**EXERCISE A:** Reproduce word for word the opening of the listing below, from its first line through the line containing "At how many categories does at least one series exceed 1412?", with both of those lines included.

========

Today I want to draw my readers’ attention to the work of the French writer Emmanuel Todd who has the reputation of being astonishingly prescient as he recounts in this post from Russia where he was delivering a lecture about his new book “Defeat of the West” which I will download in the next few days (although be warned – it’s in French)
In France, I am what you would call a left-wing liberal, fundamentally attached to
liberal democracy. What distinguishes me from people attached to liberal democracy
is that, because I am a social anthropologist, because I know the diversity of the world
through the analysis of family systems, I have a great tolerance for outside cultures
and I don't start from the principle that everyone must imitate the West.
The bias towards knowing-it-all is particularly traditional in Paris. I believe that every
country has its own history, culture and path. The first history books I read, when I was 16, were about the Red Army's war against
Nazism. I have the feeling of a debt that must be honoured. I would add that I am
aware that Russia emerged from communism on its own, through its own efforts, and
that it suffered enormously during the transition period. I believe that the defensive
war that the West forced Russia into, after all that suffering, just as it was getting back
on its feet, is a moral failure on the part of the West. So much for the ideological, or
rather emotional, dimension. As for the rest, I am not an ideologue, I don't have a
programme for humanity, I'm a historian, I'm a social anthropologist, I consider myself
a scientist and what I can contribute to the understanding of the world and in particular
to geopolitics comes essentially from my occupational skills. Then, at Cambridge, I had as my thesis internal examiner another great British historian,
who is still alive, Alan Macfarlane. He had understood that there was a link between the
political and economic individualism of the British (and therefore of Anglo-Saxons in
general) and the nuclear family identified by Peter Laslett in England's past.
I am the student of these two great British historians. Fundamentally, I generalised
Macfarlane's hypothesis. I realised that the map of communism at is peak, around the
mid-1970s, looked very much like the map of a family system that I call communitarian
(which others have called patriarchal family, or joint-family), a family system that is somehow
the conceptual opposite of the British family system. He then emphasises his work as a researcher -
I'd like to make one thing clear about my reputation. 95% of my life as a researcher has been devoted to the analysis of family structures, a subject on which I have written books of 500 to 700 pages. But that's not what I'm best known for in the world. I am known for three geopolitical essays in which I used my knowledge of this anthropological background to understand what was going on. In 1976, I published “The Final Fall - an essay on the decomposition of the Soviet sphere” in which I predicted the collapse of communism. The fall in the fertility rate of Russian women showed that the Russians were people like everybody else, in the process of modernising, and that no homo sovieticus had been created by communism. Above all, I had identified an increase in infant mortality between 1970 and 1974 in Russia and Ukraine. The rise in mortality among children under one year of age showed that the system had begun to deteriorate. I wrote that first book very young, when I was 25, and I had to wait about 15 years for my prediction to come true.

========

**EXERCISE B:** In the passage above on Emmanuel Todd, write out again the part that opens with the words containing "Today I want" and closes with "it’s in French)", putting "talk" in place of "lecture".

========

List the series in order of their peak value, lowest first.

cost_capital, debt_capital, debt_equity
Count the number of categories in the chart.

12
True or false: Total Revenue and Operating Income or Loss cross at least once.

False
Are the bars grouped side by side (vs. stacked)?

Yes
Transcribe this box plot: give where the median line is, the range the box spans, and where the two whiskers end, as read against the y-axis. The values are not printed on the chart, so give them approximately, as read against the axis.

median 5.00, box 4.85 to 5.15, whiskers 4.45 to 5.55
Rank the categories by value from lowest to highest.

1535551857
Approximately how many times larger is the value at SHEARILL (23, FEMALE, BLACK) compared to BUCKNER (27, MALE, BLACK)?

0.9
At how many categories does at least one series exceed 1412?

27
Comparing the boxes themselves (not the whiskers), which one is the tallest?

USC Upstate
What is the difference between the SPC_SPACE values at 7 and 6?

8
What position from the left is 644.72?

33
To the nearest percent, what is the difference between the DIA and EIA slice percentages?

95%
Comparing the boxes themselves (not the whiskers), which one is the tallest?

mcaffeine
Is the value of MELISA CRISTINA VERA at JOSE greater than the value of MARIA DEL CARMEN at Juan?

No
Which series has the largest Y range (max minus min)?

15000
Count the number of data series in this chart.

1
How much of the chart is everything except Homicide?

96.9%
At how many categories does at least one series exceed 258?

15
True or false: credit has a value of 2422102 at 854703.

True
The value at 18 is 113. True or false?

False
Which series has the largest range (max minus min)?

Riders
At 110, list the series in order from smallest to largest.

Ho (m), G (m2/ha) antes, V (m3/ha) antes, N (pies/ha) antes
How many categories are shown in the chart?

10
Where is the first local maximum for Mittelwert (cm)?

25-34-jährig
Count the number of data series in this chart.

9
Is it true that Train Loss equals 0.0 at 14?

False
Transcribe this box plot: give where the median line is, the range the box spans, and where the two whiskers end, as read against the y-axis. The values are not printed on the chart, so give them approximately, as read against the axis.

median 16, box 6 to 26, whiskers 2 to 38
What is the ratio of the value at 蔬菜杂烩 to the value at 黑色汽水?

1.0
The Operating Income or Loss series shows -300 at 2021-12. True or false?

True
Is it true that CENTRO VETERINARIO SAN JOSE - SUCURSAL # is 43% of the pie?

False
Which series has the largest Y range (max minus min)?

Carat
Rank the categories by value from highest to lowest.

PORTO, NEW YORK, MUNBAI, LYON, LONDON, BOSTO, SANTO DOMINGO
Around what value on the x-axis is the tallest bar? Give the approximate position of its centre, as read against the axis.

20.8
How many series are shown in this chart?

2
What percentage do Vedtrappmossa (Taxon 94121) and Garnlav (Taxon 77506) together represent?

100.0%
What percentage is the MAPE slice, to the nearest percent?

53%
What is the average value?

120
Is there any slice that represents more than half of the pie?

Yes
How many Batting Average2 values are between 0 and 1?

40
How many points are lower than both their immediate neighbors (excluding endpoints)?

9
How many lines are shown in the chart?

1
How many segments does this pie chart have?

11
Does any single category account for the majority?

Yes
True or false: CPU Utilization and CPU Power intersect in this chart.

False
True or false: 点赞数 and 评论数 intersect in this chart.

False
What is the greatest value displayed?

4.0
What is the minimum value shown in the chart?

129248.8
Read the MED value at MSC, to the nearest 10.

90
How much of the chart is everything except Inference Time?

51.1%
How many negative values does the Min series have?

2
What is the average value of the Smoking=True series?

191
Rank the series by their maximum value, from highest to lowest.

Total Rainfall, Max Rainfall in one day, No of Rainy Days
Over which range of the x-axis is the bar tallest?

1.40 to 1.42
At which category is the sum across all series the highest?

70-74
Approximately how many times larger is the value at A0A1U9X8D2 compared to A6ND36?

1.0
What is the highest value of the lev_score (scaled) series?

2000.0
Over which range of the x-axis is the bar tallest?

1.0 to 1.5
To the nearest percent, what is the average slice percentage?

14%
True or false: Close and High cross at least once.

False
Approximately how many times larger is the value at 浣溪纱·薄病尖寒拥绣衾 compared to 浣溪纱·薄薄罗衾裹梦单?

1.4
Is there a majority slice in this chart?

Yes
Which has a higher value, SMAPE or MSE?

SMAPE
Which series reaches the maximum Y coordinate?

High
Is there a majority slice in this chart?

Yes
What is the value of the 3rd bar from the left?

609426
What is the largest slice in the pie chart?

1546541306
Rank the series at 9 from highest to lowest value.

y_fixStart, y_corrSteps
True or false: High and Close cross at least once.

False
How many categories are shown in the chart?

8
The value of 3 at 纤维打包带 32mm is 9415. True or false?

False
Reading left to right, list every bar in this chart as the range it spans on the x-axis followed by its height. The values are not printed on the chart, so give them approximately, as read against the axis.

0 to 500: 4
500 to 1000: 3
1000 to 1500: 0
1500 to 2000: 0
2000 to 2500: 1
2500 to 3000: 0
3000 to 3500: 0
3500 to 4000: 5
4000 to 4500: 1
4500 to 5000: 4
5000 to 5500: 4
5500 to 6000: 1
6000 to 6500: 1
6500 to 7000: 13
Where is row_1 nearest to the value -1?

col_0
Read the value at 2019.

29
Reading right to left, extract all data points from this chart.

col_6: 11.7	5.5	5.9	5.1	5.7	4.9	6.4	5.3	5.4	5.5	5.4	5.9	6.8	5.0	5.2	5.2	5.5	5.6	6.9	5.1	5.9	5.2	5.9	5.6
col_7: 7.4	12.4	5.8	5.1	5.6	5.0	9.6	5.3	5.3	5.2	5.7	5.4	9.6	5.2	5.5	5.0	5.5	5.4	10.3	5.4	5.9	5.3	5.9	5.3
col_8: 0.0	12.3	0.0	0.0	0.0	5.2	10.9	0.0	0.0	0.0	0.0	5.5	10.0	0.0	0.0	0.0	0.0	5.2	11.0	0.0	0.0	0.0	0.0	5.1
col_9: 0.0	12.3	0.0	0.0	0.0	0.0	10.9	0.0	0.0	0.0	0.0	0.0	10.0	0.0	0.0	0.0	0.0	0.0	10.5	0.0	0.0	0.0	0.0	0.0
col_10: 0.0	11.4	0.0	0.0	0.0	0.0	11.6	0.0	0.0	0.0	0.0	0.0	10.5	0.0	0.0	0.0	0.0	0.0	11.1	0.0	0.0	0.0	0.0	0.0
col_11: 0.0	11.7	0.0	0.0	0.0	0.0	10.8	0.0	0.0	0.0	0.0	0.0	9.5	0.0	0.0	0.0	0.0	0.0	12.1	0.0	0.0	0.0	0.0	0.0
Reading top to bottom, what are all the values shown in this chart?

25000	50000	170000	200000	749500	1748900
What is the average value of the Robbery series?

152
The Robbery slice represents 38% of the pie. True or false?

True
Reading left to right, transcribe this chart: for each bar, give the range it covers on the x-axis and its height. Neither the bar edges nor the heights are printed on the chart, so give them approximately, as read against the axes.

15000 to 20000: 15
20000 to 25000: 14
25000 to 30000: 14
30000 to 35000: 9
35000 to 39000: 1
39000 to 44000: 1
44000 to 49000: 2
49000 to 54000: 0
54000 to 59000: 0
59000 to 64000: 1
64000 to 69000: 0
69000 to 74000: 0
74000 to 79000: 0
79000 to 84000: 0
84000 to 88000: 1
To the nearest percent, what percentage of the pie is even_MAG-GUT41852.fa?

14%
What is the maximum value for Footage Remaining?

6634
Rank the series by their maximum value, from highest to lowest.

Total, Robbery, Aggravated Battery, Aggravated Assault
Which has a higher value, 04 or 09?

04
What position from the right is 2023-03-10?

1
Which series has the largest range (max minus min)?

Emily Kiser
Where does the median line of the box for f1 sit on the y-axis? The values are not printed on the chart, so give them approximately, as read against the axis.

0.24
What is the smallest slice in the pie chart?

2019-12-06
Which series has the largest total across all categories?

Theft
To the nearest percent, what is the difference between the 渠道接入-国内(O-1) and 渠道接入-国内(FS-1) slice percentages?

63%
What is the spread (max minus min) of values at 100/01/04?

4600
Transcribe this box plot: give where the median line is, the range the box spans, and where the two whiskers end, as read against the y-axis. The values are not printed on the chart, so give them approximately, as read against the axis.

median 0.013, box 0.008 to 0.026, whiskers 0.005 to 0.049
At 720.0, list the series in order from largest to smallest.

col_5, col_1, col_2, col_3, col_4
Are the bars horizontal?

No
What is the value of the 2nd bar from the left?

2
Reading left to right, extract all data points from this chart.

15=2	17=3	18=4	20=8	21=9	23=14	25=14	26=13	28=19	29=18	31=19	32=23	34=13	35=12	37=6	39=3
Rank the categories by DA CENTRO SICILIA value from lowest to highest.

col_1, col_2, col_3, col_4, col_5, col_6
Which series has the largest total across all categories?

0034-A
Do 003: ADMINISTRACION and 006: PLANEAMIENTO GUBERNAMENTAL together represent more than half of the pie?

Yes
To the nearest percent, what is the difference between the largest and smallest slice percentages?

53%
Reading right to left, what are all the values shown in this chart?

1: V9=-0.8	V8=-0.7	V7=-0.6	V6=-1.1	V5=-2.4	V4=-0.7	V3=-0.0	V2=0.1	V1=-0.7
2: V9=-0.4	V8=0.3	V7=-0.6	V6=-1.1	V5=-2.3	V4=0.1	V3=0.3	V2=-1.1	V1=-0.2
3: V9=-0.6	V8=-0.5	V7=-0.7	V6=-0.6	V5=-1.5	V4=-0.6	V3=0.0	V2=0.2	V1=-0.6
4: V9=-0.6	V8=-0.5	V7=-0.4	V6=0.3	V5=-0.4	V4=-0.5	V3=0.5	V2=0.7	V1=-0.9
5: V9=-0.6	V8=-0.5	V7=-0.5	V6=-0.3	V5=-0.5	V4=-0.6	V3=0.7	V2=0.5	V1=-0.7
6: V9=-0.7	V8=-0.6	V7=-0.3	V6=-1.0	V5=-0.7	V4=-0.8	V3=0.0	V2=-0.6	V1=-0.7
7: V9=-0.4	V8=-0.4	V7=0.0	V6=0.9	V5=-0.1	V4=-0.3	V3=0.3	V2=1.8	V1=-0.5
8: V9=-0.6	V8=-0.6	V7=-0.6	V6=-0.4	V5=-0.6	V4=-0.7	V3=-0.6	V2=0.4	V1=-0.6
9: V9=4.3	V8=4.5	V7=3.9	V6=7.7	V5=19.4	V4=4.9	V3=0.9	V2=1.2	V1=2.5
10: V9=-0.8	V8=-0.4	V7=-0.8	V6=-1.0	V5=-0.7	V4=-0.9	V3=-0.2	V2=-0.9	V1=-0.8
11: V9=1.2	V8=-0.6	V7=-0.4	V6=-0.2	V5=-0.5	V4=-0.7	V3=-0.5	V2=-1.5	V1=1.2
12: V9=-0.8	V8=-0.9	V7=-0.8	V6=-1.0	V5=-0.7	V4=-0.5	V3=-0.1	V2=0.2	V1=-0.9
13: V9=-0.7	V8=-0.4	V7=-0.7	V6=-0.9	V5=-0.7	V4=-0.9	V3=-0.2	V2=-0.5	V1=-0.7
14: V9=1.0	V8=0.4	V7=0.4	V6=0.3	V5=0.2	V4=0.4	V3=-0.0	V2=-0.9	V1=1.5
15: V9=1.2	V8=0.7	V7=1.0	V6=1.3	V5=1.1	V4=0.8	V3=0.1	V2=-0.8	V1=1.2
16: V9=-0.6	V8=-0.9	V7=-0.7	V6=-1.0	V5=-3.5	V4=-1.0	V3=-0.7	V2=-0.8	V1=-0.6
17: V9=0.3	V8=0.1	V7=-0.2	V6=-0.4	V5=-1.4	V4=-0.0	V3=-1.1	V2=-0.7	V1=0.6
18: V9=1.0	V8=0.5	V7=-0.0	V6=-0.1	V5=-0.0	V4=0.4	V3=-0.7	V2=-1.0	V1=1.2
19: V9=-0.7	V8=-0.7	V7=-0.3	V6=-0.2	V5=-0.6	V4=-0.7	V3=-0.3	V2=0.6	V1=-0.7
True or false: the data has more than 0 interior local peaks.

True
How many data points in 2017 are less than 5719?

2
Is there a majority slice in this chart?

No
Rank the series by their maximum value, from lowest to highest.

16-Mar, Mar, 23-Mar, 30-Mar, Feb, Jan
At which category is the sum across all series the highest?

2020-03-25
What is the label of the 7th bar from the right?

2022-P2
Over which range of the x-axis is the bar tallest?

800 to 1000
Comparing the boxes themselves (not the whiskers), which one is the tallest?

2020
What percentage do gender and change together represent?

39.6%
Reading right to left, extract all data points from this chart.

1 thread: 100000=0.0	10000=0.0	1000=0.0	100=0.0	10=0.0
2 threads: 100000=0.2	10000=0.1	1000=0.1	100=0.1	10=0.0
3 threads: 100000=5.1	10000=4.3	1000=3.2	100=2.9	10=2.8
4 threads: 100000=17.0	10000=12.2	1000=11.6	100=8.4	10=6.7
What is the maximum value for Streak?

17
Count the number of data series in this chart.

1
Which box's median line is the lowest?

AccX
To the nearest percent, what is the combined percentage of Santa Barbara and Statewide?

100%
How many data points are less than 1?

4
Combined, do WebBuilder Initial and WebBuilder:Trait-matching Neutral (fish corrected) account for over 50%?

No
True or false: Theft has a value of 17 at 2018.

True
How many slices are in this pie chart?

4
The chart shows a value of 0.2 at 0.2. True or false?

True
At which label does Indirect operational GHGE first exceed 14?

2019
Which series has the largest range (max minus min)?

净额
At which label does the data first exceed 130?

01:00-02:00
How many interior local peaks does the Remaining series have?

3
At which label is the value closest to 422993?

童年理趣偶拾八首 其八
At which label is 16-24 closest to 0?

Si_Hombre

========

**PROBLEM SOLUTION A:**
List the series in order of their peak value, lowest first.

cost_capital, debt_capital, debt_equity
Count the number of categories in the chart.

12
True or false: Total Revenue and Operating Income or Loss cross at least once.

False
Are the bars grouped side by side (vs. stacked)?

Yes
Transcribe this box plot: give where the median line is, the range the box spans, and where the two whiskers end, as read against the y-axis. The values are not printed on the chart, so give them approximately, as read against the axis.

median 5.00, box 4.85 to 5.15, whiskers 4.45 to 5.55
Rank the categories by value from lowest to highest.

1535551857
Approximately how many times larger is the value at SHEARILL (23, FEMALE, BLACK) compared to BUCKNER (27, MALE, BLACK)?

0.9
At how many categories does at least one series exceed 1412?

**PROBLEM SOLUTION B:**
Today I want to draw my readers’ attention to the work of the French writer Emmanuel Todd who has the reputation of being astonishingly prescient as he recounts in this post from Russia where he was delivering a talk about his new book “Defeat of the West” which I will download in the next few days (although be warned – it’s in French)